| What you will do |
- 1) In the forum thread, how long will the deployment last?
- 2) Rewrite the forum thread's passage starting at "## TacticalRecourse (19" and ending at "worth my career/reputation.", with "Cpl" changed to "Sergeant".

| Document extract |
# How do I address "non-professional" chemistry with a subordinate if nothing's happened?



## TacticalRecourse (19 Feb 2022)

Okay, here's my situation.

I'm a relatively fresh LT (I'll make captain this year). There's a Cpl who works at my unit, but not directly underneath me. She is VERY flirty with me (touching my arms when I'm sitting next to her, general demeanor etc. I'm not imagining things multiple people have made comments about it). I'll admit, I'm totally into it. I maintain my professionalism around her but we're the exact same age and yes, I find her very attractive. I'm experienced enough at this point in my life to know women can read men like books, so I'm not fooling anyone. Despite how stoic I act she definitely knows that I know that she knows that I know etc.

Don't worry, I'm not an idiot, however great she might be I know she's not worth my career/reputation.

Here's the problem: we're going to be on deployment together for 6 months, sharing a living area etc. etc. I've been blessed by the fact that my work and hers have been almost completely separate. But that's gonna change in a few months. I'm a decent officer, I'm committed to my job and I'll go as far as to say I believe in the work I'm doing. I'm not some slogan repeating boy scout that thinks he's gonna be the Prime Minister someday. My Grandfather was my hero and he inspired me to join, and I do care about what happens in the world, it's as simple as that.

I am not a saint. I would NEVER make advances on a coworker and especially not a subordinate but I'm genuinely afraid that I won't be able to control myself if she makes the first move, which I think is a real possibility. I REALLY want to go on this deployment, this is what I signed up for. I know she wants to go too, so it wouldn't be fair for me to try to get her removed (if I even could).

| Supplied material |
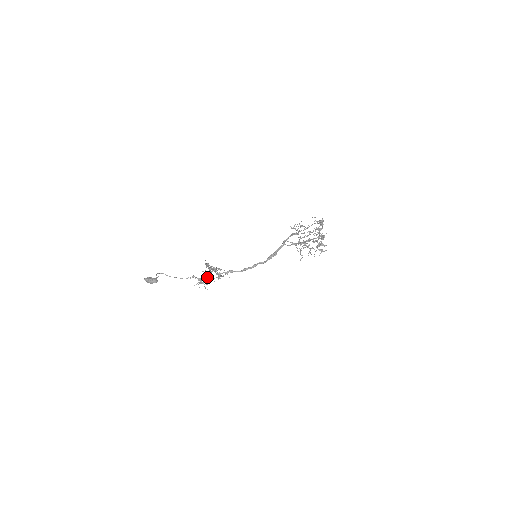
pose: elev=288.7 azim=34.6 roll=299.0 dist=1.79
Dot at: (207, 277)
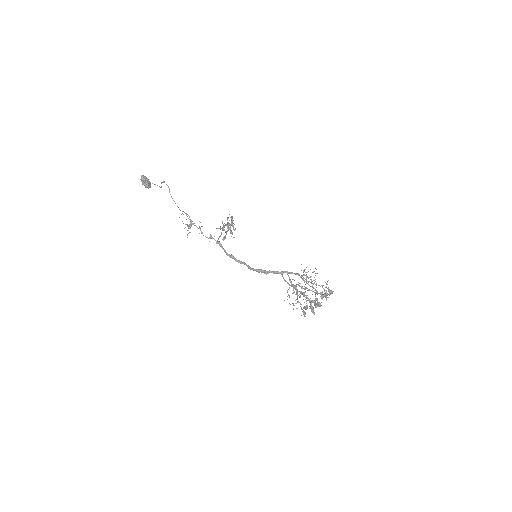
Dot at: (199, 228)
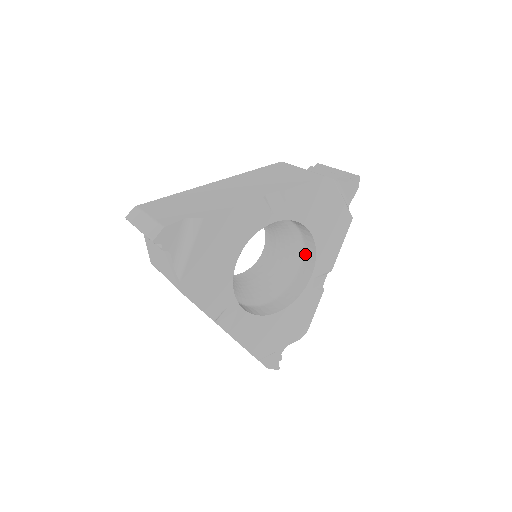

| The answers |
- 1) Six months.

- 2)
## TacticalRecourse (19 Feb 2022)

Okay, here's my situation.

I'm a relatively fresh LT (I'll make captain this year). There's a Sergeant who works at my unit, but not directly underneath me. She is VERY flirty with me (touching my arms when I'm sitting next to her, general demeanor etc. I'm not imagining things multiple people have made comments about it). I'll admit, I'm totally into it. I maintain my professionalism around her but we're the exact same age and yes, I find her very attractive. I'm experienced enough at this point in my life to know women can read men like books, so I'm not fooling anyone. Despite how stoic I act she definitely knows that I know that she knows that I know etc.

Don't worry, I'm not an idiot, however great she might be I know she's not worth my career/reputation.